Woo Hoo! very nice! great work!

Steve


----------



## Nick_Karatzides

Nice work on ejection seats :thumbsup:


----------



## GForceSS

Thanks all! Here is a shot of the Tornado with everything hanging. The Paragon resin flaps and slats. A nightmare to get perfect but worth the effort.


----------



## John P

Big and beautiful!


----------



## WarbirdTA

Simply beautiful!

George


----------



## linksinachain

Dude - FANTASTIC WORK!

Thanks for sharing!
Links


----------



## Jinja

Wow, that's just fantastic.Would love to see higher-res photos of the cockpit, and the flaps.

And I envy your skill in the pilots, they're stunning.


----------



## GForceSS

Jinja said:


> Wow, that's just fantastic.Would love to see higher-res photos of the cockpit, and the flaps.
> 
> And I envy your skill in the pilots, they're stunning.



Thank you very much.  Here are some other shots of the cockpit and flaps. MP


----------



## hedorah59

Gorgeous work! :thumbsup:


----------



## Peter

*Incredible*

A wonderful, amazing looking model.
Interior is ultimate.
Peter


----------



## surfsup

Awesome job. You have done the Full size Aircraft justice..........Cheers Mark:wave:


----------



## RLCarlos

*Amazing!!!*

That is truly a work of art. Amazing:thumbsup::thumbsup:


----------



## StarshipClass

Looks like you've done the full size aircraft!  That things almost big enough to climb in and take off with.

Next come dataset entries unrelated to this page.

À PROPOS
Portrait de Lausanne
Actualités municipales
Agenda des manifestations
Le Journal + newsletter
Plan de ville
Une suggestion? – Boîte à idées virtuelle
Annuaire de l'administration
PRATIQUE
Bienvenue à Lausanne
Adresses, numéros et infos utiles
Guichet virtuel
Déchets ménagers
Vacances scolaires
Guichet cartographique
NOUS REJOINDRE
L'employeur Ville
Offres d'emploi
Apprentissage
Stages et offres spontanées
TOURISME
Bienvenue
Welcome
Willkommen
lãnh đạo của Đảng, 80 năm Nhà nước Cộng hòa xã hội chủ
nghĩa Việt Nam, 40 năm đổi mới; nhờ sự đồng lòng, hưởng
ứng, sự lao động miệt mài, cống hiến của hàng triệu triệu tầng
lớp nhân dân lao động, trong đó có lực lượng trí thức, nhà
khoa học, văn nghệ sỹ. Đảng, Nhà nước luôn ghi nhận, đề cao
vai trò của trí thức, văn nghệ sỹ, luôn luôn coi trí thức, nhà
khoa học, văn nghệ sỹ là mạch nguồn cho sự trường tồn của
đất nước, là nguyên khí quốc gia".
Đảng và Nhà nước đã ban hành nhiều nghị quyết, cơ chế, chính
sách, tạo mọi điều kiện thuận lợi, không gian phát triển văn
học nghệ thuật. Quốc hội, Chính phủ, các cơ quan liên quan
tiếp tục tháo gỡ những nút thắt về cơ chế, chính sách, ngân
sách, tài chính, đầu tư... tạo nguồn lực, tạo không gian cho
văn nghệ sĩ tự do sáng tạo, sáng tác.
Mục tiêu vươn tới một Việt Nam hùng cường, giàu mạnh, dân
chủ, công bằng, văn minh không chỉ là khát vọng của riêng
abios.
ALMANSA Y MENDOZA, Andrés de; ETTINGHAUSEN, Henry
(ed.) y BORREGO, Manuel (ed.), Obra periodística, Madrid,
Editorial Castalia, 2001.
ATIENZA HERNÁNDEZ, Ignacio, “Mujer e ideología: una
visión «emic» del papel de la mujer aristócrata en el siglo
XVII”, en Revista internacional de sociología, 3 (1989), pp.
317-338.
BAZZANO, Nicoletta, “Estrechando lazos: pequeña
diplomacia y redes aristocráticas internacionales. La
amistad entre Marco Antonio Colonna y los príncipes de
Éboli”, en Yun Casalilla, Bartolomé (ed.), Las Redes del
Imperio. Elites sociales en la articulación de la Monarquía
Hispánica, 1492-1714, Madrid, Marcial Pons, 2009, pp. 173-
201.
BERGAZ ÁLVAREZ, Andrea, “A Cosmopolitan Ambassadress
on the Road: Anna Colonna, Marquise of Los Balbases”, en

Your detailed paintwork is awesome! Your pilots are great, too!


----------



## fwouts

*Your Tornado is the reason I registered to the Hobbytalk site.*

Hi Milt,

Your Tornado is the reason I registered to the Hobbytalk site.
What a beautiful build!
May I ask what exact XtrColors colors you used on the camo?
Or is it a homebrewed mix?

Thanks,

Frank.


----------



## Jafo

nice job


----------



## CODY614

WOW!
Absolutely gorgeous.......


Jeff


----------



## RallyJack

GForceSS, Simply AMAZING!!!!!!!!!!!


----------



## EAGLE_01

DUDE! That is one of the most realistic paint jobs I have ever seen on a kit. Is there ANY detail you missed? 

Beautiful!!


----------



## GForceSS

fwouts said:


> Hi Milt,
> 
> Your Tornado is the reason I registered to the Hobbytalk site.
> What a beautiful build!
> May I ask what exact XtrColors colors you used on the camo?
> Or is it a homebrewed mix?
> 
> Thanks,
> 
> Frank.



Thank you Frank .. The enamels from Xtracolor were X1 BS 641 RAF Dk Green and X4 BS 638 RAF Dk Sea Grey. Straight from the tin.


----------